Whether neural networks spontaneously develop symbol-like abstract numerical variables during digital tasks remains an open question. Method: We trained Transformer and RNN models using the next-token prediction (NTP) paradigm and employed causal interventions, representation visualization, and dynamic alignment quantification to systematically analyze the emergence conditions, evolutionary trajectories, and performance correlations of numerical variables. Contribution/Results: We provide the first empirical evidence of a fundamental divergence in numerical representation between Transformers and RNNs. Numerical variables exhibit a graded (non-binary) symbolic continuum, with symbolic strength strongly correlating with task performance (r > 0.95). Their emergence depends critically on architectural design, data distribution, and training phase. Crucially, our findings demonstrate that purely statistical learning can yield implicit symbolic structures endowed with interchangeability and variability—offering key evidence bridging neural computation and symbolic reasoning.

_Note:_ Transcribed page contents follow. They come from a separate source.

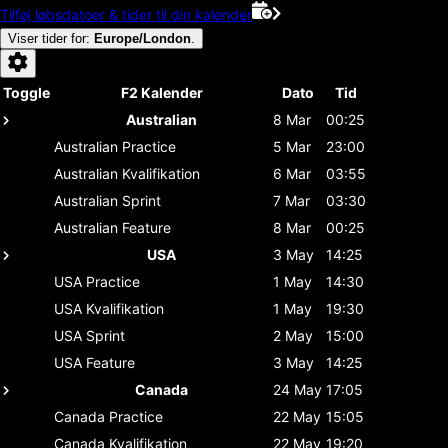
Tilføj løbsdatoer & tider til din kalender
Viser tider for
:
Europe/London
.
Toggle
F2 Kalender
Dato
Tid
Australian
8 Mar
00:25
Australian
Practice
5 Mar
23:00
Australian
Kvalifikation
6 Mar
03:55
Australian
Sprint
7 Mar
03:30
Australian
Feature
8 Mar
00:25
USA
3 May
14:25
USA
Practice
1 May
14:30
USA
Kvalifikation
1 May
19:30
USA
Sprint
2 May
15:00
USA
Feature
3 May
14:25
Canada
24 May
17:05
Canada
Practice
22 May
15:05
Canada
Kvalifikation
22 May
19:20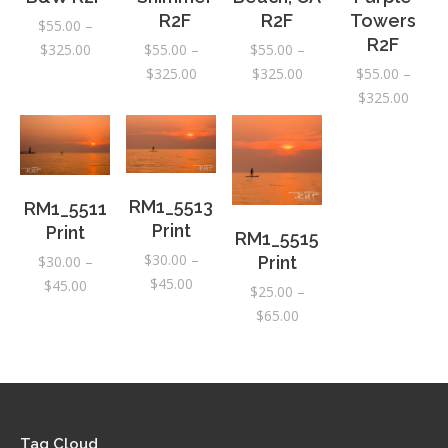
R2F
R2F
Towers
$
55.00
–
R2F
Price
$
325.00
$
55.00
–
$
55.00
–
range:
Price
Price
$
325.00
$
325.00
$
55.00
–
$55.00
range:
range:
Price
$
325.00
through
$55.00
$55.00
range:
$325.00
through
through
$55.0
$325.00
$325.00
throu
$325.
RM1_5513
RM1_5511
Print
Print
RM1_5515
$
30.00
–
$
30.00
–
Print
Price
$
45.00
Price
$
45.00
$
25.00
–
range:
range:
Price
$
65.00
$30.00
$30.00
range:
through
through
$25.00
$45.00
$45.00
through
$65.00
Tag Cloud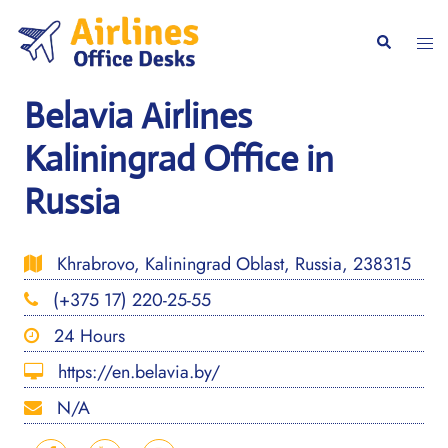
Skip
to
Togg
Search
content
men
Belavia Airlines
Kaliningrad Office in
Russia
Khrabrovo, Kaliningrad Oblast, Russia, 238315
(+375 17) 220-25-55
24 Hours
https://en.belavia.by/
N/A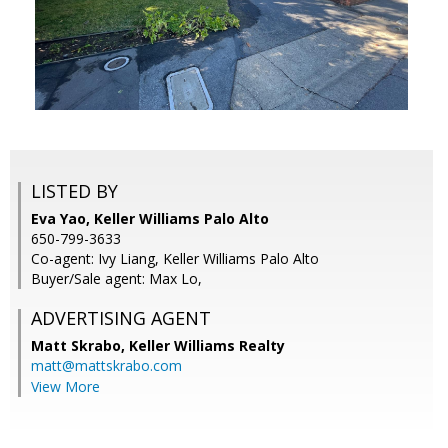
LISTED BY
Eva Yao, Keller Williams Palo Alto
650-799-3633
Co-agent: Ivy Liang, Keller Williams Palo Alto
Buyer/Sale agent: Max Lo,
ADVERTISING AGENT
Matt Skrabo,
Keller Williams Realty
matt@mattskrabo.com
View More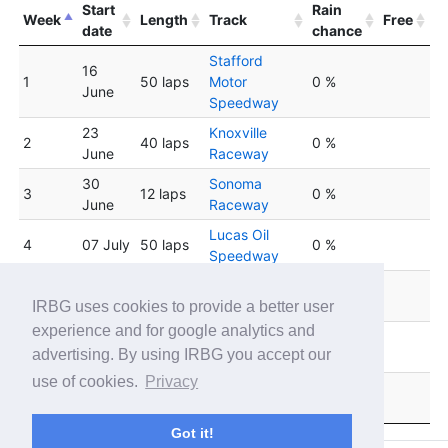
Start
Rain
Week
Length
Track
Free
date
chance
Stafford
16
1
50 laps
Motor
0 %
June
Speedway
23
Knoxville
2
40 laps
0 %
June
Raceway
30
Sonoma
3
12 laps
0 %
June
Raceway
Lucas Oil
4
07 July
50 laps
0 %
Speedway
Five Flags
5
14 July
50 laps
0 %
Speedway
IRBG uses cookies to provide a better user
experience and for google analytics and
Mobility
6
21 July
7 laps
0 %
advertising. By using IRBG you accept our
Resort Motegi
use of cookies.
Privacy
Mobility
7
28 July
30 laps
0 %
Resort Motegi
Got it!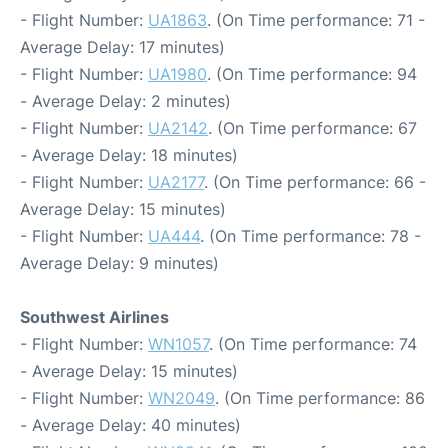
- Flight Number:
UA1863
. (On Time performance: 71 -
Average Delay: 17 minutes)
- Flight Number:
UA1980
. (On Time performance: 94
- Average Delay: 2 minutes)
- Flight Number:
UA2142
. (On Time performance: 67
- Average Delay: 18 minutes)
- Flight Number:
UA2177
. (On Time performance: 66 -
Average Delay: 15 minutes)
- Flight Number:
UA444
. (On Time performance: 78 -
Average Delay: 9 minutes)
Southwest Airlines
- Flight Number:
WN1057
. (On Time performance: 74
- Average Delay: 15 minutes)
- Flight Number:
WN2049
. (On Time performance: 86
- Average Delay: 40 minutes)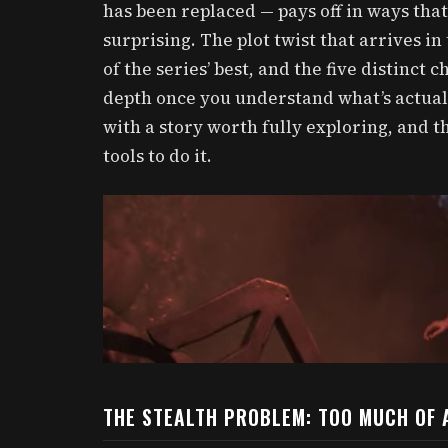
has been replaced — pays off in ways tha
surprising. The plot twist that arrives in
of the series’ best, and the five distinct
depth once you understand what’s actual
with a story worth fully exploring, and t
tools to do it.
THE STEALTH PROBLEM: TOO MUCH OF 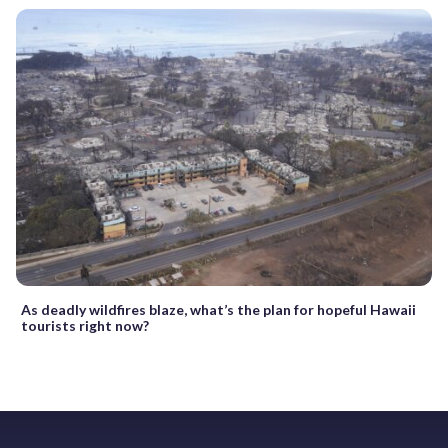
As deadly wildfires blaze, what’s the plan for hopeful Hawaii
tourists right now?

What types of numeric representations emerge in Neural Networks (NNs)? To what degree do NNs induce abstract, mutable, slot-like numeric variables, and in what situations do these representations emerge? How do these representations change over learning, and how can we understand the neural implementations in ways that are unified across different NNs? In this work, we approach these questions by first training sequence based neural systems using Next Token Prediction (NTP) objectives on numeric tasks. We then seek to understand the neural solutions through the lens of causal abstractions or symbolic algorithms. We use a combination of causal interventions and visualization methods to find that artificial neural models do indeed develop analogs of interchangeable, mutable, latent number variables purely from the NTP objective. We then ask how variations on the tasks and model architectures affect the models' learned solutions to find that these symbol-like numeric representations do not form for every variant of the task, and transformers solve the problem in a notably different way than their recurrent counterparts. We then show how the symbol-like variables change over the course of training to find a strong correlation between the models' task performance and the alignment of their symbol-like representations. Lastly, we show that in all cases, some degree of gradience exists in these neural symbols, highlighting the difficulty of finding simple, interpretable symbolic stories of how neural networks perform numeric tasks. Taken together, our results are consistent with the view that neural networks can approximate interpretable symbolic programs of number cognition, but the particular program they approximate and the extent to which they approximate it can vary widely, depending on the network architecture, training data, extent of training, and network size.